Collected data
● ● ● ●

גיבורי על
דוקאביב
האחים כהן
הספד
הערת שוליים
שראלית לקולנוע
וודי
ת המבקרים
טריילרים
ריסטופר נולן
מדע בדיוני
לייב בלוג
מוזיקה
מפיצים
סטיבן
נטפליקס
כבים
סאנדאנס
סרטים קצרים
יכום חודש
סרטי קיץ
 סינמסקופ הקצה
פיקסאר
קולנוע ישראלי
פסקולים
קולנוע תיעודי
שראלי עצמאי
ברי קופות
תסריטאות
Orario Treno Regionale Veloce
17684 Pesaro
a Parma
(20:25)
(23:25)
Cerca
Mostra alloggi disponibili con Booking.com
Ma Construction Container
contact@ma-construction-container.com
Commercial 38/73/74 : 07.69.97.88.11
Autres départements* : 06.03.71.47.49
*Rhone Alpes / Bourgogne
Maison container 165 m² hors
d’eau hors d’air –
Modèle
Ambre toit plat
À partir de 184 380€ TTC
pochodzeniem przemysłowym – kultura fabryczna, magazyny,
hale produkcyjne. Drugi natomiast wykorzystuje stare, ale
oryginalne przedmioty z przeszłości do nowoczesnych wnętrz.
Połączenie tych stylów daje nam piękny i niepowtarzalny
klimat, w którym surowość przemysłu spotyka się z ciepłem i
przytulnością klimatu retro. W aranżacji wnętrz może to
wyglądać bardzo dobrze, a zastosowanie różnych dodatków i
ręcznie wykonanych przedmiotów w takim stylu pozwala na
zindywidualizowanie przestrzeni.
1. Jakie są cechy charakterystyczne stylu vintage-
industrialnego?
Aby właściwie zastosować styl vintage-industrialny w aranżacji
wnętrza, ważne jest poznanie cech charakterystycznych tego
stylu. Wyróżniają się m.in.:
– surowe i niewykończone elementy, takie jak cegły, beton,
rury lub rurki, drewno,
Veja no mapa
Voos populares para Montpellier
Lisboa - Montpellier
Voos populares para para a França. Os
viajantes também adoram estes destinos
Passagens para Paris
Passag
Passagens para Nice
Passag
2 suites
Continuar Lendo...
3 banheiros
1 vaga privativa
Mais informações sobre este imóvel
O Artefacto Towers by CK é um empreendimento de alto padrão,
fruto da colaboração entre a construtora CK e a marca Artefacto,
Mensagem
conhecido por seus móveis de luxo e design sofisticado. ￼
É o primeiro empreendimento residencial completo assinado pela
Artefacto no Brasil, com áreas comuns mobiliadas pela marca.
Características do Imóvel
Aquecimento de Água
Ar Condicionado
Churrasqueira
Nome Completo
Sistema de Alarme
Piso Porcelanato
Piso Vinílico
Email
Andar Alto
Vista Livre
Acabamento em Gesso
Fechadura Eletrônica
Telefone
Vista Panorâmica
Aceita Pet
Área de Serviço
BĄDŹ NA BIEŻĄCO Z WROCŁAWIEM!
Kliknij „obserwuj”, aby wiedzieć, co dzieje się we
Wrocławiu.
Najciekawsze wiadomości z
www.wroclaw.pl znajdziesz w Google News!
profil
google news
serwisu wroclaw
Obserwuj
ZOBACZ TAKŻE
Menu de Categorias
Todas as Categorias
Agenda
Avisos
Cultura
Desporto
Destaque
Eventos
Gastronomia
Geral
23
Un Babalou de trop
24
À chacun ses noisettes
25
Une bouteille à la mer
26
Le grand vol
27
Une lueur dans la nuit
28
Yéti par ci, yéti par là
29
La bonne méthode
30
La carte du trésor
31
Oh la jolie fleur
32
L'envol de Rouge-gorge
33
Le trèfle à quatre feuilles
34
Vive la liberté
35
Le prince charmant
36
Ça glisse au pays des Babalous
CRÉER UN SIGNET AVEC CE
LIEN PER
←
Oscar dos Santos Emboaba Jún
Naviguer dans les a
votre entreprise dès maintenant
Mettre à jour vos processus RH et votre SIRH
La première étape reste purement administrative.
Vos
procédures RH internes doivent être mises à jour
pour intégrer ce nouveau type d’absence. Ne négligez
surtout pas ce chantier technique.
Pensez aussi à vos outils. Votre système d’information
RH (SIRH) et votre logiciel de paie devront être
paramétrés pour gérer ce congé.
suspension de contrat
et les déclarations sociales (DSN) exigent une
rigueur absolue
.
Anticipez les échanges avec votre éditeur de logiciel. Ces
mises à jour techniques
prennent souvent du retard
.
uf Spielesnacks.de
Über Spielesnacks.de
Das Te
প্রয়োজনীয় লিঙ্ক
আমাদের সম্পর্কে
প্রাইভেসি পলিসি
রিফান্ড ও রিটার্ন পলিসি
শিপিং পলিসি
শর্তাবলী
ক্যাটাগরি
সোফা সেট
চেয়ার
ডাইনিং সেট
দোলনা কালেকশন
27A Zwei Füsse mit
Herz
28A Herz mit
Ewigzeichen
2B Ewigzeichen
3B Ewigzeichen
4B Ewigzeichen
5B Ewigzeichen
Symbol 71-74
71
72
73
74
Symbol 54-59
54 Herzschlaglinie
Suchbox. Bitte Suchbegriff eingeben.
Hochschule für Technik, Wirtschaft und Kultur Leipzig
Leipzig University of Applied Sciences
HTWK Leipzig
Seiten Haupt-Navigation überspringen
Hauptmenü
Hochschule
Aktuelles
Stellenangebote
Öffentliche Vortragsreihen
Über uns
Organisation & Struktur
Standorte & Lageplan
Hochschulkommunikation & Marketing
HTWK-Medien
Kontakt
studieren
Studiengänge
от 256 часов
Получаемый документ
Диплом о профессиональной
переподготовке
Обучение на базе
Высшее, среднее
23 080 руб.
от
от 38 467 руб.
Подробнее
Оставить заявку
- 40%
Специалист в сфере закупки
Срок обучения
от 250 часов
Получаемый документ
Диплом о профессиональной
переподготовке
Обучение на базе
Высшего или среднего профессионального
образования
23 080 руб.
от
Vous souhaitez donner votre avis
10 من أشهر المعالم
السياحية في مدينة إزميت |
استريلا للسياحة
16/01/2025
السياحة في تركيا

● ● ● ●

Your task is to list each line of the records with the word "Categorias".

Expected answer >>
Menu de Categorias
Todas as Categorias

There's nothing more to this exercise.